Began playing IF in 1986 and whipped through all the Infocom games in short order. Starved from 1989-1996 when I discovered the freeware community. Wrote "RANS" and "Painless Little Stupid Games" in 1998-2000, then took 11 years off, and have now returned to write and play some more.
Dinnertime, by Bob Reeves (1998)
Not a game but a single puzzle, a simple and ancient one.
The Last Dark Day, by Bob Reeves (2011)
The darkness is almost done. Go toward the light!
Mahadev, by Bob Reeves (2011)
A deity discovers and meets his destiny ... or not.
Mazemapper, by Bob Reeves (1999)
Dedicated to everyone who loves mapping mazes. I think there might be three of us.
The Mean Story, by Bob Reeves (1999)
An egregiously heartless and un-p.c. example of black humor, inspired by fantasies two of my friends came up with in high school. We've all grown since high school. You'd think.
RANS: An Interworld Progress, by Bob Reeves (2000)
A burnt-out fantasy writer is transported into his own imaginary kingdom to learn a few lessons about himself and be confronted with a few questions. [--blurb from The Z-Files Catalogue]
Sturdlint (The Mempotnaclob), by Bob Reeves (2011)
The easiest of all games, containing the easiest imaginable puzzles, but ... uh ... what are they, exactly?
They're After You!, by Bob Reeves (1999)
A chase scene ... yeah, that's about it.
To Get To the Other Side, by Bob Reeves (1999)
My first actual game.
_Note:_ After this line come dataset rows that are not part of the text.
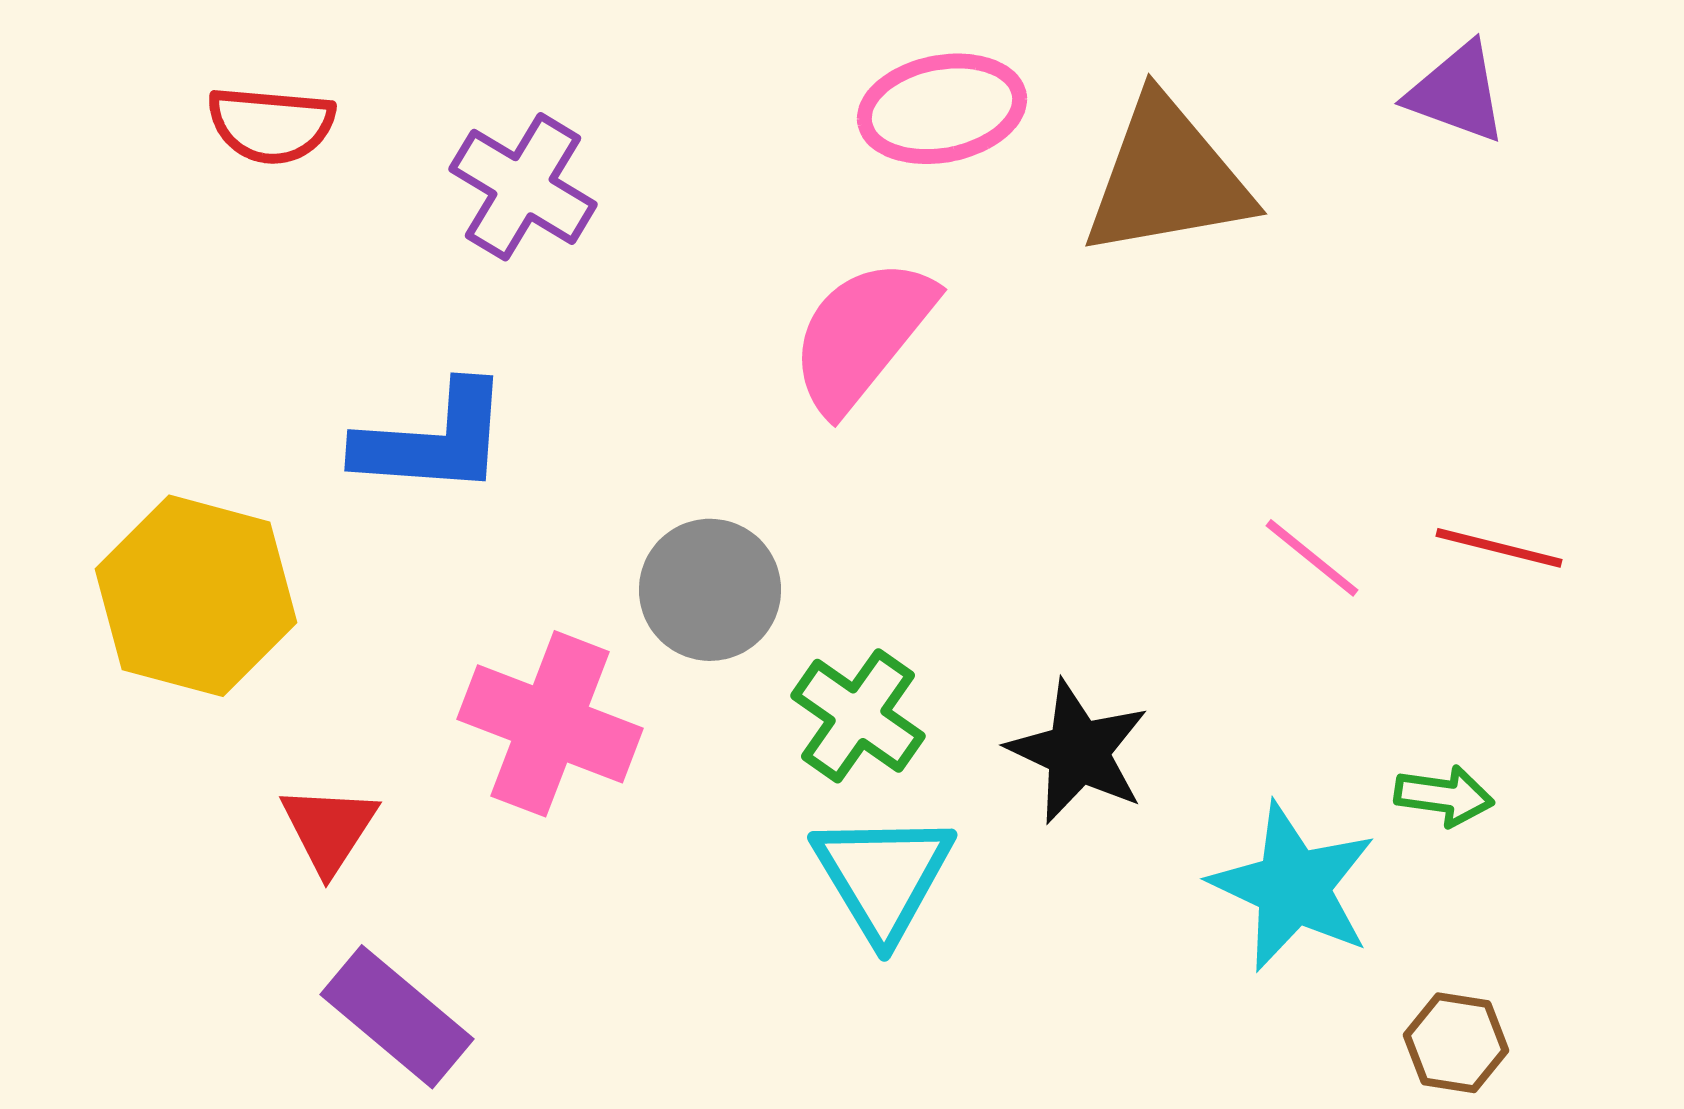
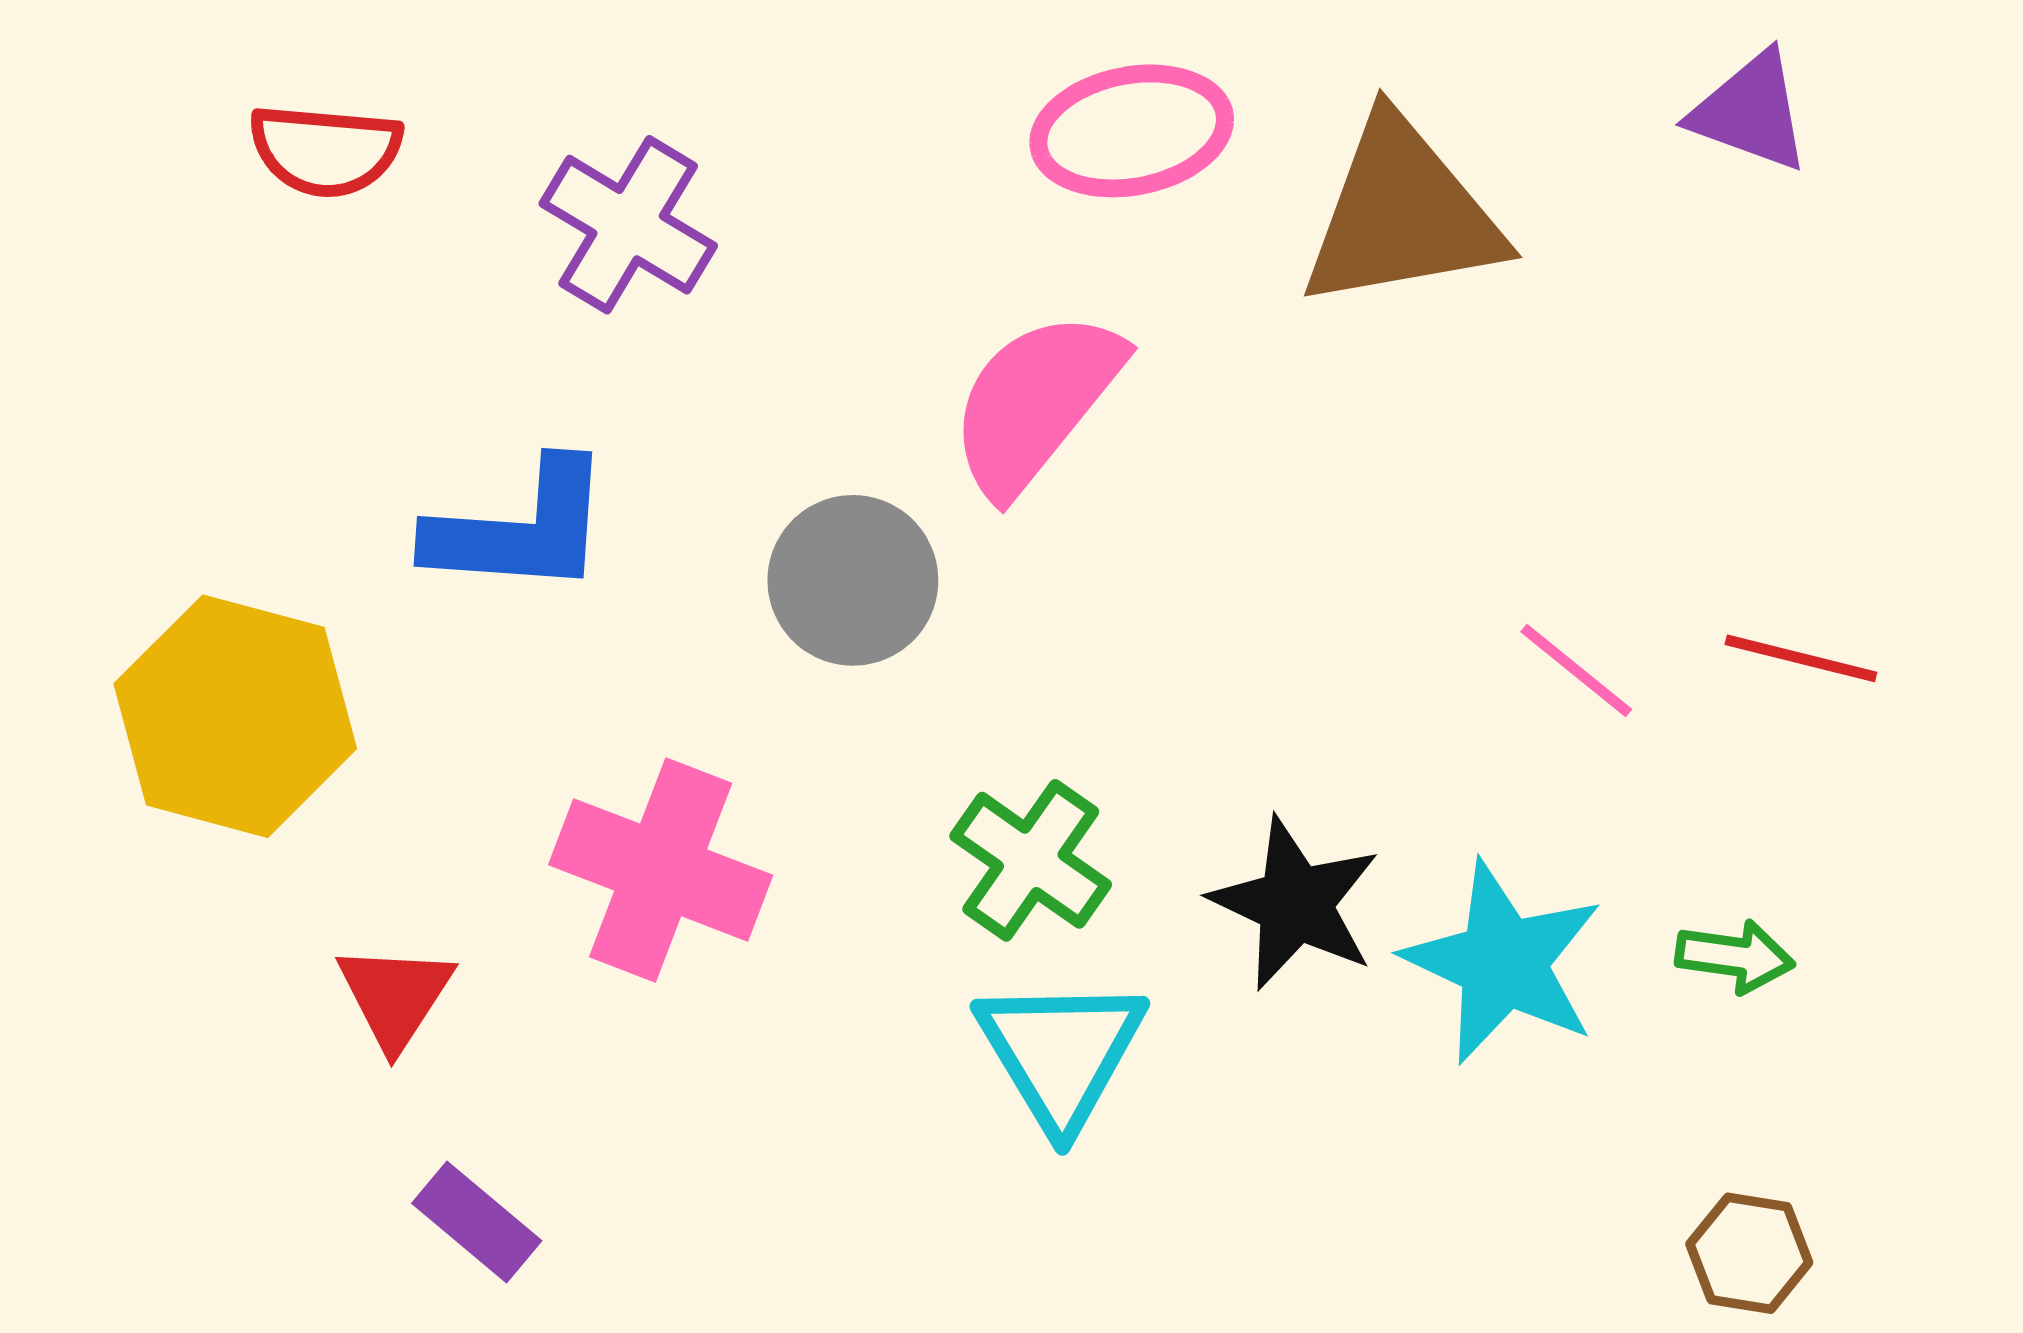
gray circle: (710, 590) -> (853, 580), moved
cyan star: (1293, 887) -> (1503, 962), moved
purple rectangle: (397, 1017) -> (477, 1222), size x0.7

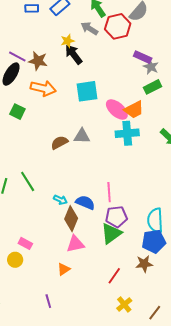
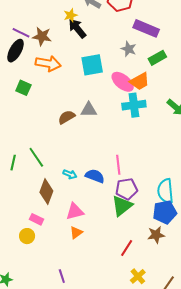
purple rectangle: (143, 57) -> (146, 28), size x1.4
gray star: (151, 67) -> (129, 49), moved
brown diamond: (71, 219) -> (46, 192), moved
pink triangle: (75, 244) -> (75, 211), moved
orange triangle: (64, 269) -> (76, 232), moved

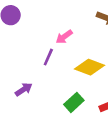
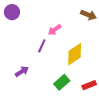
yellow diamond: (90, 67) -> (75, 54), turned -55

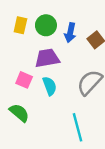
Fun with boxes, painted rooms, broken tv sets, toy nuclear bombs, homicidal truckdrivers, and more (but no chickens). Z-Code version eliminates a pair of doors and their key...
The Valley House, by Bob Reeves (2011)
A puzzle-free trip through a day, in some ways a typical day, in other ways not. How much you discover about the nature of this day, and your part in it, is up to you.
Zork LXIX: The Great Underground Hot Dog, by Bob Reeves (2011)
An epic quest for junk food in a hitherto unexplored section of the Great Underground Empire. (Didn't think there were any left, did you.)